[Items from a dataset]

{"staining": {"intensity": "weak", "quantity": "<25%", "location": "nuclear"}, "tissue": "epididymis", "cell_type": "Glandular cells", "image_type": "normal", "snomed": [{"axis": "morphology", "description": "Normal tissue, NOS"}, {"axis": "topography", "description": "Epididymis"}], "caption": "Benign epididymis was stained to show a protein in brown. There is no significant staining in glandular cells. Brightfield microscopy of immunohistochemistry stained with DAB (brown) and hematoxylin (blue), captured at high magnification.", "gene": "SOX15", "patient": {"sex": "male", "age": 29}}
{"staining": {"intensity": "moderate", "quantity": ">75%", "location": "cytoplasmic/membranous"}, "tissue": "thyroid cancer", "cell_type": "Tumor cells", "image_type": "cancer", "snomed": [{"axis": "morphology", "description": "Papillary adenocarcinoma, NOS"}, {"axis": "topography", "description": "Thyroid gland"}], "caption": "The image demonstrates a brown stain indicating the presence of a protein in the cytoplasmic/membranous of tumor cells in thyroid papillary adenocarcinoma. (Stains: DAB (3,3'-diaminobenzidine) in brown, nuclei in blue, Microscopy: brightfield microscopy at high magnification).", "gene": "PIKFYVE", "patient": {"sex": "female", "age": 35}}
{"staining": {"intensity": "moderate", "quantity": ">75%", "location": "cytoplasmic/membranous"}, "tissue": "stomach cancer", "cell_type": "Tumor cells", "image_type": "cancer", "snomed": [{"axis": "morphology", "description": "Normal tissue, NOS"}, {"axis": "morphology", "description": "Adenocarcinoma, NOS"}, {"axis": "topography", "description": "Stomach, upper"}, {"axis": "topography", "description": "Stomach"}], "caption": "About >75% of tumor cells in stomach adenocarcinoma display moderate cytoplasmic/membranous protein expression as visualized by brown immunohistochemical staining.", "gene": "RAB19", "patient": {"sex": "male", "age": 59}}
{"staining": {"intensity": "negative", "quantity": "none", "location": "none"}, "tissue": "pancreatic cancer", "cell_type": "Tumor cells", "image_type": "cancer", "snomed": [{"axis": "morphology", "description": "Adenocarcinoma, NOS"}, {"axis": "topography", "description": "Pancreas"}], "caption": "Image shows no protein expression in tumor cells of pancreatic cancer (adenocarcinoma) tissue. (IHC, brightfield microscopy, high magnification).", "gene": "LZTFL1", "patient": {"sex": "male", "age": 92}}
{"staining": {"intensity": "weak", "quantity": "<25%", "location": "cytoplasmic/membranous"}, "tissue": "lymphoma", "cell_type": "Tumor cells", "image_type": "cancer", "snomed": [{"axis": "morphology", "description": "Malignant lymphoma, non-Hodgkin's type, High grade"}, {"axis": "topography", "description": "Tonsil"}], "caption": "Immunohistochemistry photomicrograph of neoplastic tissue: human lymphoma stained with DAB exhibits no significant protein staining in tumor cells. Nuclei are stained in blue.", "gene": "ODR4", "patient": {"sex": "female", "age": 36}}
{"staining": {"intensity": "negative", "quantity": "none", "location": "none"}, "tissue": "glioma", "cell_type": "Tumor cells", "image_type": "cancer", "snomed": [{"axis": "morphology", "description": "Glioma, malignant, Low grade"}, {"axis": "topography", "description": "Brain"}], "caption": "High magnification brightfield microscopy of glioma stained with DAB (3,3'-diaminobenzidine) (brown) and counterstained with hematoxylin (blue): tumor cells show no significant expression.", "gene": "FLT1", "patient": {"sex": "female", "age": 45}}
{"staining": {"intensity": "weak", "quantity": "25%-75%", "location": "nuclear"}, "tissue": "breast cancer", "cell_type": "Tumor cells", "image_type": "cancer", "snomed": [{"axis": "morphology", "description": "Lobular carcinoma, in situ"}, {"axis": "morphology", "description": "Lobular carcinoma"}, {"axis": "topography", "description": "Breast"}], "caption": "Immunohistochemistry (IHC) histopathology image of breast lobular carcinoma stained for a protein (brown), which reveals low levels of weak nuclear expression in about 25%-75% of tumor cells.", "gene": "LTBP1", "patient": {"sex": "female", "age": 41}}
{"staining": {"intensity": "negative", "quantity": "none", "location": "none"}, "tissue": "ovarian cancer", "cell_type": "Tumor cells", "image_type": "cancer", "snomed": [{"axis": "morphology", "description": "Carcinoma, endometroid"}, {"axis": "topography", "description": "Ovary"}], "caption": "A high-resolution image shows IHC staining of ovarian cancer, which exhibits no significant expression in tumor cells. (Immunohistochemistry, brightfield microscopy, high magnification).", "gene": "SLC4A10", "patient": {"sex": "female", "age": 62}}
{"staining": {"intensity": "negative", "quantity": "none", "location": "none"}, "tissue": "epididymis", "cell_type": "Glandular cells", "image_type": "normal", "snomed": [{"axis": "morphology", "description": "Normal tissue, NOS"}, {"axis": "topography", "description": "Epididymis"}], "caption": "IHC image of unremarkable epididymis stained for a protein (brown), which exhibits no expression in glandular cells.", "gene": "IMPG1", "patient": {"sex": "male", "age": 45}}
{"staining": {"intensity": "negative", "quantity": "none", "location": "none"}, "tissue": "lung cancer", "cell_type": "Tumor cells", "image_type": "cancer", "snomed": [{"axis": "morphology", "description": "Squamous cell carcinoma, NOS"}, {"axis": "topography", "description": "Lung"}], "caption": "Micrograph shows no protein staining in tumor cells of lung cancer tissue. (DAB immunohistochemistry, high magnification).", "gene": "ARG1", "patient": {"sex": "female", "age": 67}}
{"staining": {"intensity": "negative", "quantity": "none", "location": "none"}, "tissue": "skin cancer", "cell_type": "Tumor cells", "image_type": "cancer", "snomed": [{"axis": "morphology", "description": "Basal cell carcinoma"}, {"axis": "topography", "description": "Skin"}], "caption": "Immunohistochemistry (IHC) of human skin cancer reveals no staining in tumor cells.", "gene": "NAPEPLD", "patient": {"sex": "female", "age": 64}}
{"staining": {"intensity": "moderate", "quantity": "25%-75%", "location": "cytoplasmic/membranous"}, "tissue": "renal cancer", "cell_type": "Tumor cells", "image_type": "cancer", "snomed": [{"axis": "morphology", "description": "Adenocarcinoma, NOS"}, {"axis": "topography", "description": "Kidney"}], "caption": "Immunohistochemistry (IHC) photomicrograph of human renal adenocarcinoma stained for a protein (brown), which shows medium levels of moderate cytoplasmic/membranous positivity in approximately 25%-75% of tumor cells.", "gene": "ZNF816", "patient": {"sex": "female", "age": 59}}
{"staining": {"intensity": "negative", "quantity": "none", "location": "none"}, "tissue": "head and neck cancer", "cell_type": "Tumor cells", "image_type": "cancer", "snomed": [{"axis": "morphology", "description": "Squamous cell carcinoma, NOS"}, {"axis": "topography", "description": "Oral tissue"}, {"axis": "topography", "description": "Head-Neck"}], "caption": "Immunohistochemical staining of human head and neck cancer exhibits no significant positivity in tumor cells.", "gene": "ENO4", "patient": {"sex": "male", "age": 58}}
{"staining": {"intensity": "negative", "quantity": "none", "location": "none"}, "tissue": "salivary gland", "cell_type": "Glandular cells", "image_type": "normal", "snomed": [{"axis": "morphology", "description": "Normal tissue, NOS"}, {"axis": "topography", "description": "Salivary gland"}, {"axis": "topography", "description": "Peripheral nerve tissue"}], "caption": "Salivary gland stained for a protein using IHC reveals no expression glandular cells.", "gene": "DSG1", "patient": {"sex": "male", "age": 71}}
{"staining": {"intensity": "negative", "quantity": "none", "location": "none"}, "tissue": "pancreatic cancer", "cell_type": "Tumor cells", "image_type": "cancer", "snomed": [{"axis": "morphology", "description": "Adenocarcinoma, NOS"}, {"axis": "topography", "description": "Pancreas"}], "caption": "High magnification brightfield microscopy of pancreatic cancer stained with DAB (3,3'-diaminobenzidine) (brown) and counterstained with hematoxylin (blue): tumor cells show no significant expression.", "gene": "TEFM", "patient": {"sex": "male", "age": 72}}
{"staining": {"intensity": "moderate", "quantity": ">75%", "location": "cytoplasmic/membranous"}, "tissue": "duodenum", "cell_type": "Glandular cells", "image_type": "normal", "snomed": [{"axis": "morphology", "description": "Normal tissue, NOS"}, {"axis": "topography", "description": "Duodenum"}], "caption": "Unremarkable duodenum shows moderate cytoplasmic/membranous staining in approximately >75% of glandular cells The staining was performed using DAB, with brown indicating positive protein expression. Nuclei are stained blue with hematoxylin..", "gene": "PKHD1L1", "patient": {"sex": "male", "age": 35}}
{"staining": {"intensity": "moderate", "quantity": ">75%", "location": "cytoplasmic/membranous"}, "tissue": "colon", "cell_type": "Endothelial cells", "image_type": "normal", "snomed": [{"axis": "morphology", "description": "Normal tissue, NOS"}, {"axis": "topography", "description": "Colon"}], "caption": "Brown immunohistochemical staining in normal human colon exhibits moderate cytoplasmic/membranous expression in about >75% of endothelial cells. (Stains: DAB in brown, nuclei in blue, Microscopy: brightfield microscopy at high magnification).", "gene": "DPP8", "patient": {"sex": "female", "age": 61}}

Task details
Which lines above run from the one containing "staining of human" to the one containing "microscopy of pancreatic"? Give them again exactly, both ends included.

Exercise output
{"staining": {"intensity": "negative", "quantity": "none", "location": "none"}, "tissue": "head and neck cancer", "cell_type": "Tumor cells", "image_type": "cancer", "snomed": [{"axis": "morphology", "description": "Squamous cell carcinoma, NOS"}, {"axis": "topography", "description": "Oral tissue"}, {"axis": "topography", "description": "Head-Neck"}], "caption": "Immunohistochemical staining of human head and neck cancer exhibits no significant positivity in tumor cells.", "gene": "ENO4", "patient": {"sex": "male", "age": 58}}
{"staining": {"intensity": "negative", "quantity": "none", "location": "none"}, "tissue": "salivary gland", "cell_type": "Glandular cells", "image_type": "normal", "snomed": [{"axis": "morphology", "description": "Normal tissue, NOS"}, {"axis": "topography", "description": "Salivary gland"}, {"axis": "topography", "description": "Peripheral nerve tissue"}], "caption": "Salivary gland stained for a protein using IHC reveals no expression glandular cells.", "gene": "DSG1", "patient": {"sex": "male", "age": 71}}
{"staining": {"intensity": "negative", "quantity": "none", "location": "none"}, "tissue": "pancreatic cancer", "cell_type": "Tumor cells", "image_type": "cancer", "snomed": [{"axis": "morphology", "description": "Adenocarcinoma, NOS"}, {"axis": "topography", "description": "Pancreas"}], "caption": "High magnification brightfield microscopy of pancreatic cancer stained with DAB (3,3'-diaminobenzidine) (brown) and counterstained with hematoxylin (blue): tumor cells show no significant expression.", "gene": "TEFM", "patient": {"sex": "male", "age": 72}}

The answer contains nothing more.